The oxidation state of element tin is 0.

Oxidation state of Chlorine is -1.

Let, oxidation state of tin in SnCl₆^2- is x.

Now you can write,

 ^{$$\begin{gathered} x+6\left(-1\right)=-2 \\ x=+4 \end{gathered}$$}

Oxidation state of Oxygen is -2.

Let, oxidation state of nitrogen in NO₃^- is y.

Now you can write,

 ^{$$\begin{gathered} y+3\left(-2\right)=-1 \\ y=+5 \end{gathered}$$}

Oxidation state of Oxygen is -2.

Let, oxidation state of nitrogen in NO₂ is z.

Now you can write,

 ^{$$\begin{gathered} z+2\left(-2\right)=0 \\ z=+4 \end{gathered}$$}

In the given reaction

$8H^{+}\left(aq\right)+6C{l}^{-}\left(aq\right)+Sn\left(s\right)+4N{O}_3^{-}\left(aq\right)\to SnC{l}_6^{2-}\left(aq\right)+4N{O}_2\left(g\right)+4H_{2}O\left(l\right)$

The oxidation state of tin in Sn is 0 which increases to +4 in SnCl₆^2-. Therefore, Sn undergoes oxidation in this given reaction.

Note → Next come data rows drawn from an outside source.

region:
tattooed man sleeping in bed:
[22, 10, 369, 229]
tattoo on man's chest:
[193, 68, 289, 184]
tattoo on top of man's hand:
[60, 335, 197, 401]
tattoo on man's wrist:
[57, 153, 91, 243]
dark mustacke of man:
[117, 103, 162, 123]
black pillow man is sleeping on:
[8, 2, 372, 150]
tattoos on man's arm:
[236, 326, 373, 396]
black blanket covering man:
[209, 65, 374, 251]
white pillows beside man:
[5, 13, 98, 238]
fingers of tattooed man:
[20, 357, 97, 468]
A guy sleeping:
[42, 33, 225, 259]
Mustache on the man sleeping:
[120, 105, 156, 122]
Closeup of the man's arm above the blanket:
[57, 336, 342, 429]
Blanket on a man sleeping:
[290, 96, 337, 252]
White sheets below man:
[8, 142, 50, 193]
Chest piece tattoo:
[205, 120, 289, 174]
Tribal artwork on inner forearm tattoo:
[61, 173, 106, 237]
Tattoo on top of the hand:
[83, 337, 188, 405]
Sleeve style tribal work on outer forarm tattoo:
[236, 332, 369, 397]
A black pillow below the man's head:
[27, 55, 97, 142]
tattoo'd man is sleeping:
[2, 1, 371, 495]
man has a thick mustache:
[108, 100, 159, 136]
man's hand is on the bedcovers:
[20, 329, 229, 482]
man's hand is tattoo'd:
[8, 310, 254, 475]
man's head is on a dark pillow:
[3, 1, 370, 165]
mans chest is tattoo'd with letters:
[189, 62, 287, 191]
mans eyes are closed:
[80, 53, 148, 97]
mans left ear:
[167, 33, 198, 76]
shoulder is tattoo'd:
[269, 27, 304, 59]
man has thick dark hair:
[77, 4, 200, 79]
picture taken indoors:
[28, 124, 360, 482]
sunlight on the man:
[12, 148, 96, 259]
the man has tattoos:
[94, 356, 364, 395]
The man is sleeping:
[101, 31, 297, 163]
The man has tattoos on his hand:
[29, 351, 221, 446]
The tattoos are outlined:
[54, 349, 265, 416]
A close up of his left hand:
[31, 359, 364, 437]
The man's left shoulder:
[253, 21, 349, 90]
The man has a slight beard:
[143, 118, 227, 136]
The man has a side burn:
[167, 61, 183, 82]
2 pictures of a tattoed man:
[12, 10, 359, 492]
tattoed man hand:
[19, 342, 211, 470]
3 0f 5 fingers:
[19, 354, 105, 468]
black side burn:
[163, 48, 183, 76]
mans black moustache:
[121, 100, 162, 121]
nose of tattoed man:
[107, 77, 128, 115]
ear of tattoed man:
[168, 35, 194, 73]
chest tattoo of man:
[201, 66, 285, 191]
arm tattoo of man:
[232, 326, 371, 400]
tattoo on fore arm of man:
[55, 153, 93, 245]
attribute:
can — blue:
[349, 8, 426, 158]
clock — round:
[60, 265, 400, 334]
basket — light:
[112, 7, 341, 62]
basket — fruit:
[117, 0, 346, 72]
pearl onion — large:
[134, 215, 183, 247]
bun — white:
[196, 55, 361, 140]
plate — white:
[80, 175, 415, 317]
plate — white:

Hence, it acts as a reducing agent.

The oxidation state of nitrogen in NO₃^- is +5 which reduces to +4 in NO₂. Therefore, NO₃^- undergoes reduction in this given reaction. Hence, it acts as an oxidizing agent.

Oxidation state of Oxygen is -2.

Let, oxidation state of manganese in MnO₄^- is x.

Now you can write,

 ^{$$\begin{gathered} x+4\left(-2\right)=-1 \\ x=+7 \end{gathered}$$}

Oxidation state of manganese in Mn²⁺ is +2.

Oxidation state of chlorine in Cl^- is -1. 

Oxidation state of chlorine in Cl₂ is 0. 

In the given reaction

$2Mn{O}_4^{-}\left(aq\right)+10C{l}^{-}\left(aq\right)+16H^{+}\left(aq\right)\to 5C{l}_2^{}\left(g\right)+2M{n}^{2+}\left(aq\right)+8H_{2}O\left(l\right)$

The oxidation state of manganese in MnO₄^- is +7 which decreases to +2 in Mn²⁺. Therefore, MnO₄^- undergoes reduction in this given reaction. Hence, it acts as an oxidizing agent.

The oxidation state of chlorine in Cl^- is -1 which increases to 0 in Cl₂. Therefore, Cl^- undergoes oxidation in this given reaction. Hence, it acts as a reducing agent.